TASK DETAILS: Every line of the entries below that includes "space" belongs in the answer, copied as written.

EXTRACTED INFORMATION:
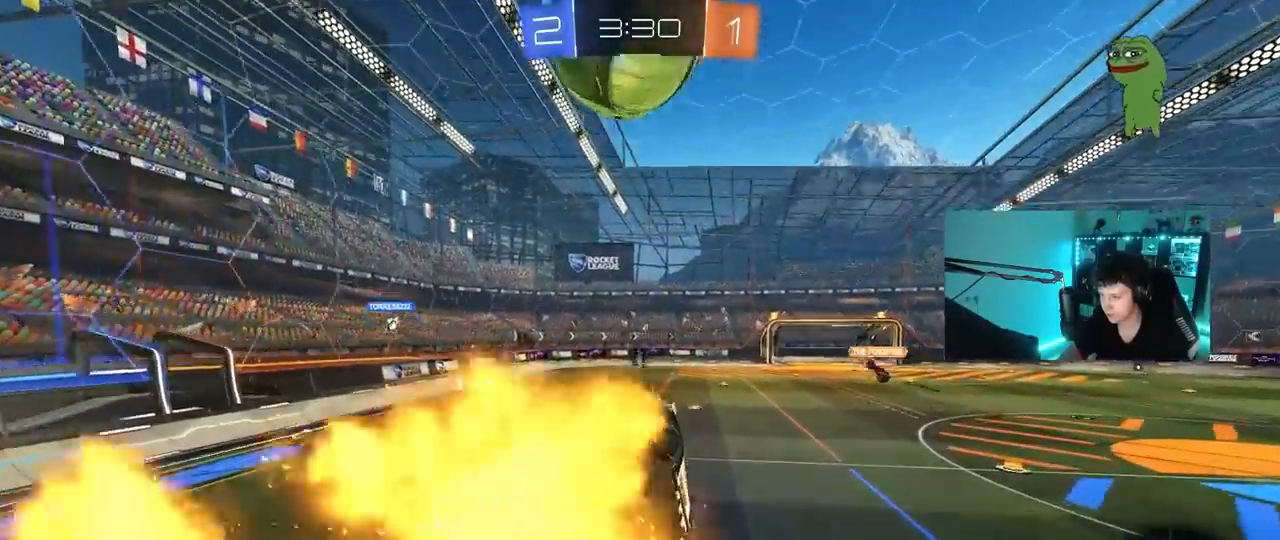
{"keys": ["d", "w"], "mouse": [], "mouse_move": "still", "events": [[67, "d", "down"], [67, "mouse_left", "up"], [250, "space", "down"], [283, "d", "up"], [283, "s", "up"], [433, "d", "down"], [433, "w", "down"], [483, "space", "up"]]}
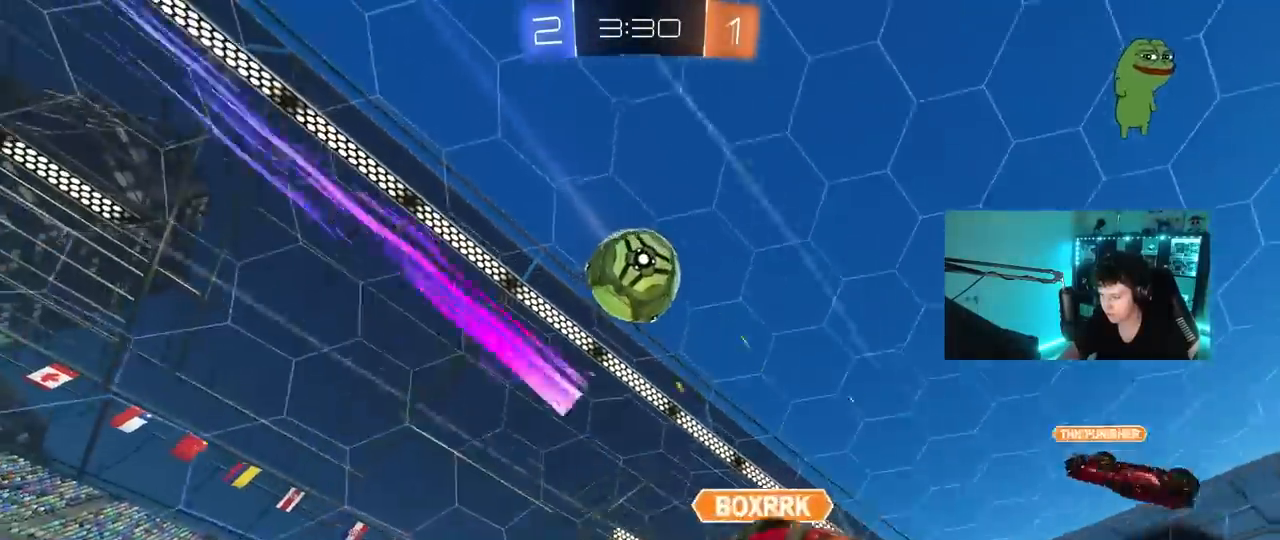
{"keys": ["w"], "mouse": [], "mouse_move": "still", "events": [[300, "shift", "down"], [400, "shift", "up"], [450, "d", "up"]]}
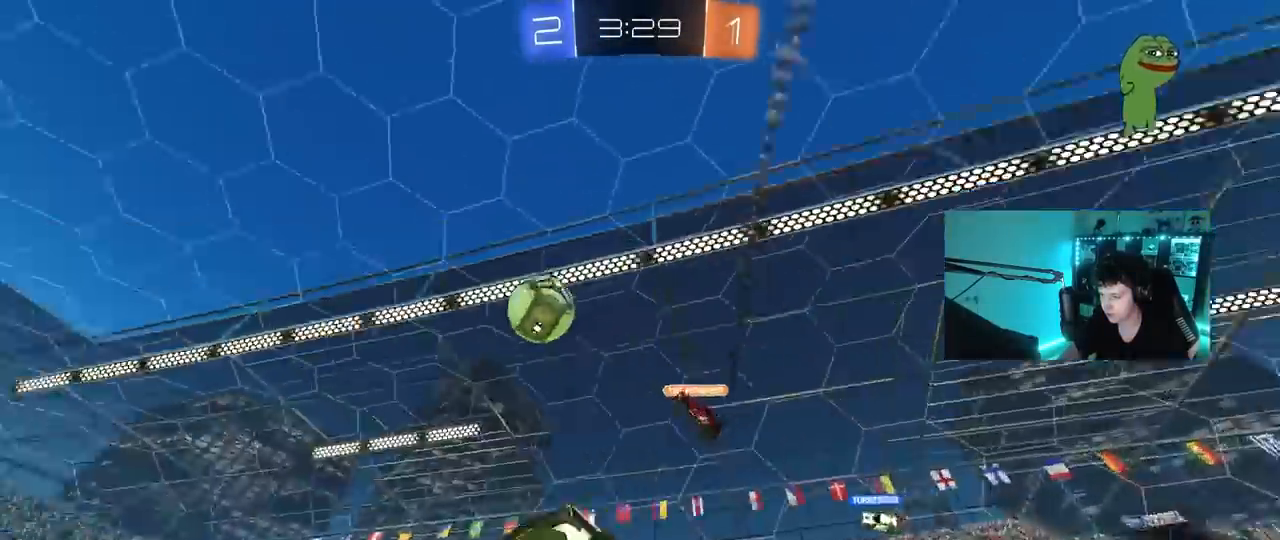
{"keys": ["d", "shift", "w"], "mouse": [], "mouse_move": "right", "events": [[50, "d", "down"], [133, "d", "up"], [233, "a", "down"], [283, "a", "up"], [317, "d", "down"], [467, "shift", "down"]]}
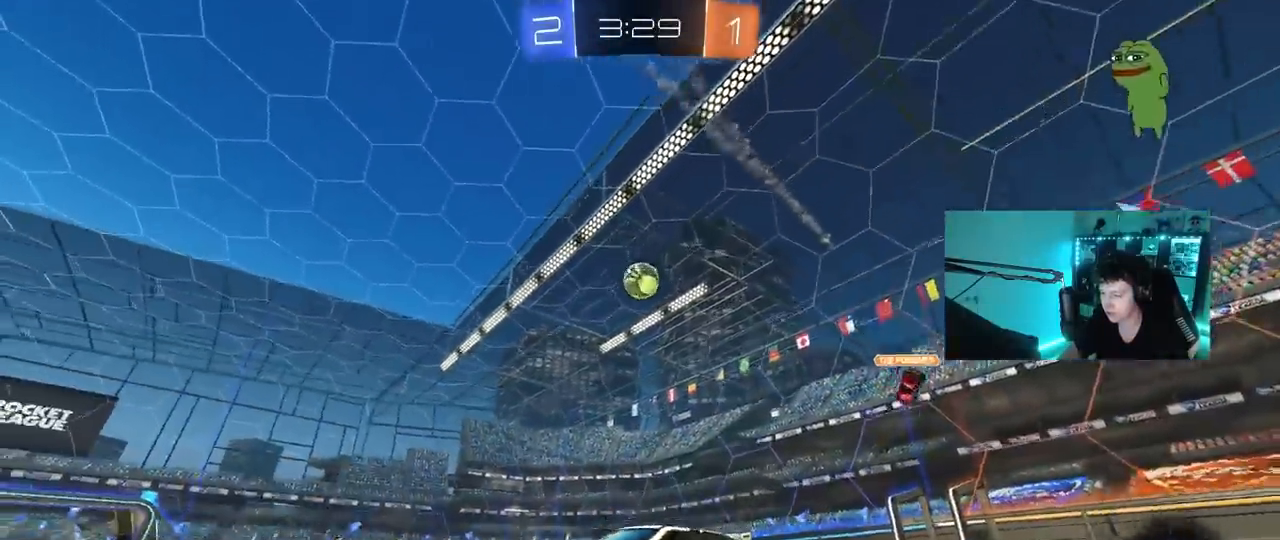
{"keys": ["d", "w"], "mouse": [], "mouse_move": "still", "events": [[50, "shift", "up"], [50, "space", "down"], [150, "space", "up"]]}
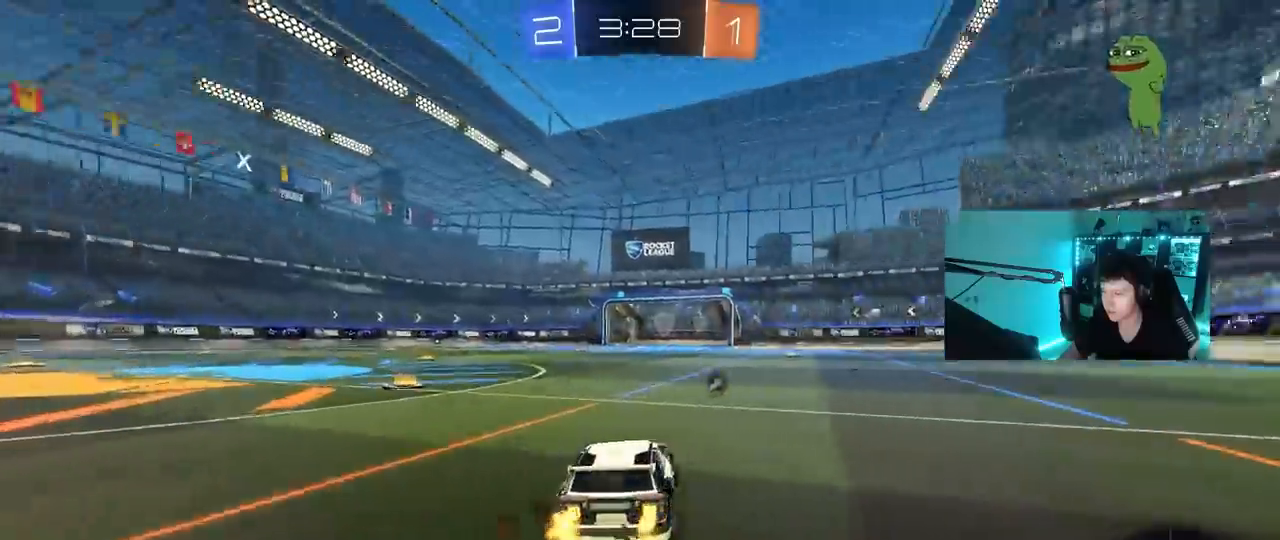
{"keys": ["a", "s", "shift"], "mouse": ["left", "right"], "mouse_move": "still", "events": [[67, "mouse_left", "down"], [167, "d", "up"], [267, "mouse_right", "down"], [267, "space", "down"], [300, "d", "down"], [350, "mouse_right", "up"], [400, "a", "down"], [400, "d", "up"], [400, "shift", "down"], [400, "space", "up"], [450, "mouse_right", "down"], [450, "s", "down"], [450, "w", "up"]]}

--

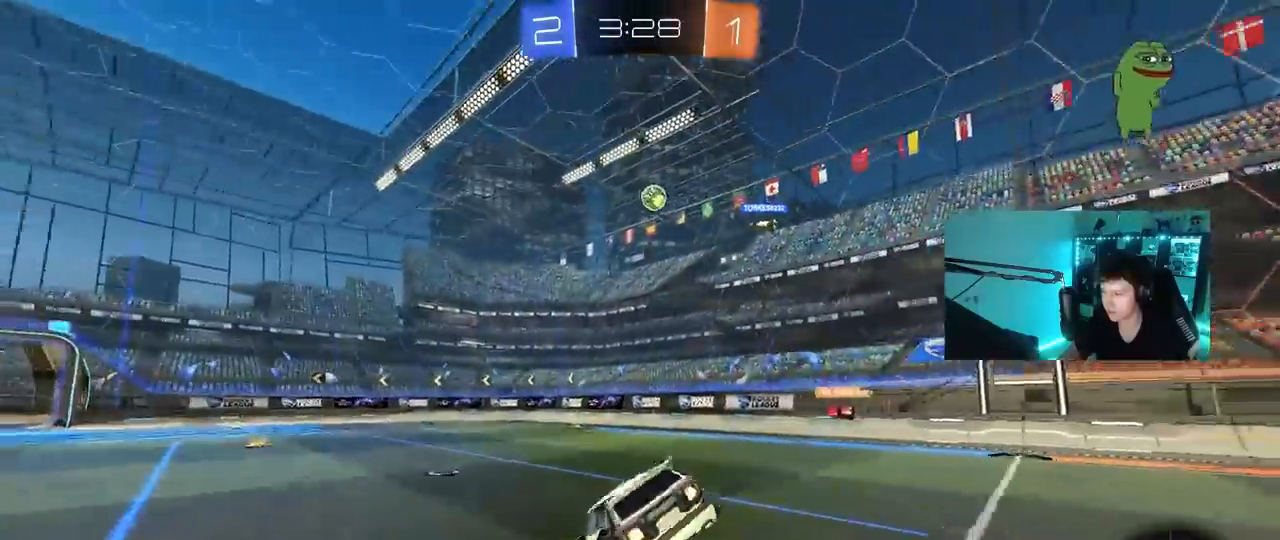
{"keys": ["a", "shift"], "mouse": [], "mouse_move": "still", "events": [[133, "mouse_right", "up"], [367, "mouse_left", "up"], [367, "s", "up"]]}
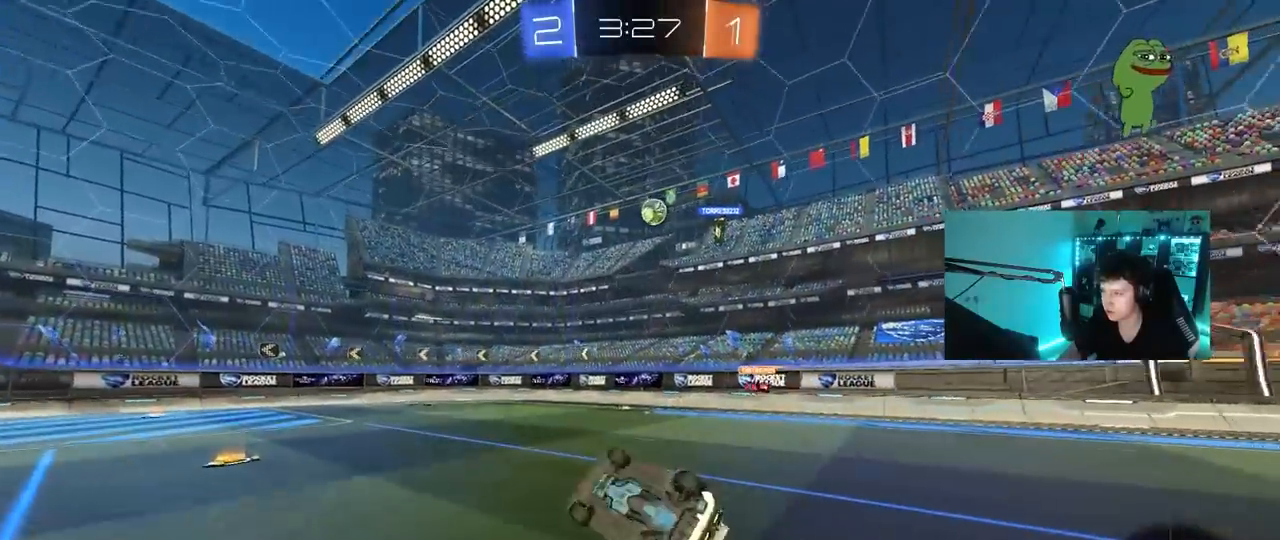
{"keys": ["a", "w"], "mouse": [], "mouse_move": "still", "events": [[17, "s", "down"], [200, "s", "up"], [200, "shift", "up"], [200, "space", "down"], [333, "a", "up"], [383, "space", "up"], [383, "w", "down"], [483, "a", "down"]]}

EXERCISE SOLUTION:
{"keys": ["d", "w"], "mouse": [], "mouse_move": "still", "events": [[67, "d", "down"], [67, "mouse_left", "up"], [250, "space", "down"], [283, "d", "up"], [283, "s", "up"], [433, "d", "down"], [433, "w", "down"], [483, "space", "up"]]}
{"keys": ["d", "w"], "mouse": [], "mouse_move": "still", "events": [[50, "shift", "up"], [50, "space", "down"], [150, "space", "up"]]}
{"keys": ["a", "s", "shift"], "mouse": ["left", "right"], "mouse_move": "still", "events": [[67, "mouse_left", "down"], [167, "d", "up"], [267, "mouse_right", "down"], [267, "space", "down"], [300, "d", "down"], [350, "mouse_right", "up"], [400, "a", "down"], [400, "d", "up"], [400, "shift", "down"], [400, "space", "up"], [450, "mouse_right", "down"], [450, "s", "down"], [450, "w", "up"]]}
{"keys": ["a", "w"], "mouse": [], "mouse_move": "still", "events": [[17, "s", "down"], [200, "s", "up"], [200, "shift", "up"], [200, "space", "down"], [333, "a", "up"], [383, "space", "up"], [383, "w", "down"], [483, "a", "down"]]}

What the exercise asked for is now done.